Weeks before Cedric and Veronica were scheduled to leave they got a phone call from police who told Veronica they had their 21-year-old son Ronnie in custody and were taking him to hospital. Ronnie had been out celebrating a friend’s 21st and had become very intoxicated, resulting in a large cut to his forehead.
Cedric and Veronica did not know what had come over Ronnie. He had never been in any trouble, seemed low and was refusing to talk about what happened. Veronica took Ronnie to their GP who said it appeared that Ronnie was depressed. The GP referred Ronnie to a counsellor.
Because Cedric and Veronica were not yet sure what was going on with Ronnie, they cancelled their trip and decided to claim insurance for the cost of their flights to visit their grandson in Australia.
While Cedric and Veronica’s insurance policy allowed them to claim for unforeseen events which caused them to cancel their trip, the insurer declined the claim. The insurer relied on a general exclusion clause in the policy which stated it would not pay if a claim was in any way related to depression or anxiety.
Cedric and Veronica complained to FSCL.
Veronica thought that their claim might be payable because, although it had appeared Ronnie was depressed, his subsequent improvement showed this was a temporary low rather than ‘clinical depression.’

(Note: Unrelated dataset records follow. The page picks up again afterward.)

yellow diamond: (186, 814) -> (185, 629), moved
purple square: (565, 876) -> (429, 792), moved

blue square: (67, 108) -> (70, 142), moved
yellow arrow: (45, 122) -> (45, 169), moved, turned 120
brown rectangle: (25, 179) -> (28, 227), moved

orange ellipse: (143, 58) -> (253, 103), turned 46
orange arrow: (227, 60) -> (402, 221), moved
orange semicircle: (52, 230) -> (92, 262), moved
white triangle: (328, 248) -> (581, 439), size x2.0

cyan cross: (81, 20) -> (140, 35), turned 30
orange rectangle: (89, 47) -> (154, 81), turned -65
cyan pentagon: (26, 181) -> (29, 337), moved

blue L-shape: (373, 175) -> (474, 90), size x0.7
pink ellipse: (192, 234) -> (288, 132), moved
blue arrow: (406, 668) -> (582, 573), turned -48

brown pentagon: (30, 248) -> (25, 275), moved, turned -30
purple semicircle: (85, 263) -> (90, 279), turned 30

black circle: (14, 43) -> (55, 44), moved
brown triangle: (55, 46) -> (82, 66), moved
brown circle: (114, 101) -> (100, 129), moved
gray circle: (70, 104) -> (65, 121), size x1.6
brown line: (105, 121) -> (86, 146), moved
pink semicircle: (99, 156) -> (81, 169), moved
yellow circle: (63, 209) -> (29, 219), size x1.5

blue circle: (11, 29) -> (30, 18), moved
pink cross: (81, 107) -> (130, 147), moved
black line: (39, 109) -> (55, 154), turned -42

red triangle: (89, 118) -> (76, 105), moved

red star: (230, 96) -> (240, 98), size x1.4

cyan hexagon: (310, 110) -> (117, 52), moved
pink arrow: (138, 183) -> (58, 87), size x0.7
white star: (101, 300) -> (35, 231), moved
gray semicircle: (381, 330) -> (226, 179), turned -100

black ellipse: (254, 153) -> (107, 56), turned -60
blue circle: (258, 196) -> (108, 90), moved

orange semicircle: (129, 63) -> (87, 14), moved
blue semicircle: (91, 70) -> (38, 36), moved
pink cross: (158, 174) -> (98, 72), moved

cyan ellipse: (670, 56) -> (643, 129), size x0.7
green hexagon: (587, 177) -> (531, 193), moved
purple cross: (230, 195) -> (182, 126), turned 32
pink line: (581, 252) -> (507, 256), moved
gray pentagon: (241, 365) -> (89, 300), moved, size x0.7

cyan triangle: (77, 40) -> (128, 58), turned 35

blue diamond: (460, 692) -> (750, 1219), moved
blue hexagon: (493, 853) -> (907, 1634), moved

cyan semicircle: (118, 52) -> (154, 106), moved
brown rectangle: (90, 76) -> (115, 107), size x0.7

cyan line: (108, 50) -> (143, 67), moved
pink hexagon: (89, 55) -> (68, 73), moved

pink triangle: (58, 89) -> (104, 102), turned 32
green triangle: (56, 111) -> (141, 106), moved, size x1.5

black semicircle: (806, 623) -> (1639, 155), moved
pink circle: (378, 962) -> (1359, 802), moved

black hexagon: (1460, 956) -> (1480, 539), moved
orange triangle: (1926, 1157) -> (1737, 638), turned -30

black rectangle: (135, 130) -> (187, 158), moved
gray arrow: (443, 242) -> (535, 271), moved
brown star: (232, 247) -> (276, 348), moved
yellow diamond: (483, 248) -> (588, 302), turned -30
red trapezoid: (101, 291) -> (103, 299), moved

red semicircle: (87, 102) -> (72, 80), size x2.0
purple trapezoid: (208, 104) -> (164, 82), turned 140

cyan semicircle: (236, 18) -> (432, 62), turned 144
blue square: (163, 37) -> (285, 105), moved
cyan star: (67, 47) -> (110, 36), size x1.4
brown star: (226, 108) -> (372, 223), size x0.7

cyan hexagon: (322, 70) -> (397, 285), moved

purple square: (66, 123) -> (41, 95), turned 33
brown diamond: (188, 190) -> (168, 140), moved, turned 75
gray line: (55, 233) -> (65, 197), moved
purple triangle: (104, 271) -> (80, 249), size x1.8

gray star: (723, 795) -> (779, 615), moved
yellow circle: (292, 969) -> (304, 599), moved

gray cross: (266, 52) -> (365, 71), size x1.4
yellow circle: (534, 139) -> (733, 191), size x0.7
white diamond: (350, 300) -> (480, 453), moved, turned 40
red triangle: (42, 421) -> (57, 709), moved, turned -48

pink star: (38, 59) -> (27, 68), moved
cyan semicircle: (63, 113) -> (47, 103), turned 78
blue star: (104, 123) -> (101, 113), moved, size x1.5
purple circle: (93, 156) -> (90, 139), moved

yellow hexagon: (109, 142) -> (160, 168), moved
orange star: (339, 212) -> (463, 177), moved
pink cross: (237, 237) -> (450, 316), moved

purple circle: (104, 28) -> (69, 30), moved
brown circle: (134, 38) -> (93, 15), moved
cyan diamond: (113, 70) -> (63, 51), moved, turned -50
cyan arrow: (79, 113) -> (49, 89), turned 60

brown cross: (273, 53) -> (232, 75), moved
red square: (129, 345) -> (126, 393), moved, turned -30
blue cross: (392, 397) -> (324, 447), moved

The insurer declined the claim because the insurance policy excluded claims arising from, or in any way related to depression. Ronnie’s discharge summary and medical certificate from the doctor stated it appeared Ronnie was depressed. As a result, the insurer believed that Ronnie’s situation (and the reason for Cedric and Veronica cancelling their trip) was related to depression even if a formal diagnosis was not provided.
Unfortunately for Cedric and Veronica, after reviewing the evidence we agreed with the insurer. Although there was no clinical diagnosis, the travel policy’s exclusion clause was very wide and excluded any claim related to depression.
Key insight for consumers
An insurance policy is a contract and we must give effect to the policy’s terms. Because the policy was worded in such a broad manner so as to exclude claims in any way related to depression, the insurer correctly declined the claim.